Olympus bills the M.Zuiko Digital ED 8mm Fisheye 1:1.8 PRO as the brightest lens of its type. Andy Westlake investigates whether it lives up to its Pro tag.
Olympus M.Zuiko Digital ED 8mm Fisheye 1:1.8 PRO Review – Image quality (2)
Aside from sharpness and chromatic aberration, other factors are important in overall image quality. Here I’ll take a quick look at some of them.
Flare handling is a pretty important property of a fisheye lens; when you’re shooting outside, that huge angle of view means that the sun can often end up on your shots. My initial impression is that the 8mm handles this very well, with minimal loss of contrast.
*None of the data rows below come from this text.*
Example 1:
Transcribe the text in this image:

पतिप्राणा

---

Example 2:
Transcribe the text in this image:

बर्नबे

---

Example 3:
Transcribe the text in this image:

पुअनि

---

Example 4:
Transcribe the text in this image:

The shot below has the sun towards the centre of the frame at f/5.6, and aside from a small red flare mark diametrically opposite, there are no ill effects at all.
The word ‘bokeh’ refers to the rendering of out-of-focus regions in an image, with specific consideration to their aesthetic quality. Some lenses do rather better than others in this regard; it’s not just a matter of focal length and aperture. I wouldn’t usually even think about looking at this with a fisheye, but the 8mm f/1.8 has a sufficiently large maximum aperture that, if you get in really, really close to the subject, you can get quite strongly-blurred backgrounds:
By focusing on the closest flower, just a few centimetres in front of the lens, the rest of the scene has been thrown out of focus. The background is quite smoothly and attractively blurred too. For a lens this wide, it’s a pretty good performance. Note also that the sun is in the bright area of the frame where, and while it’s veiled behind thin, high cloud, again there’s no flare problem at all.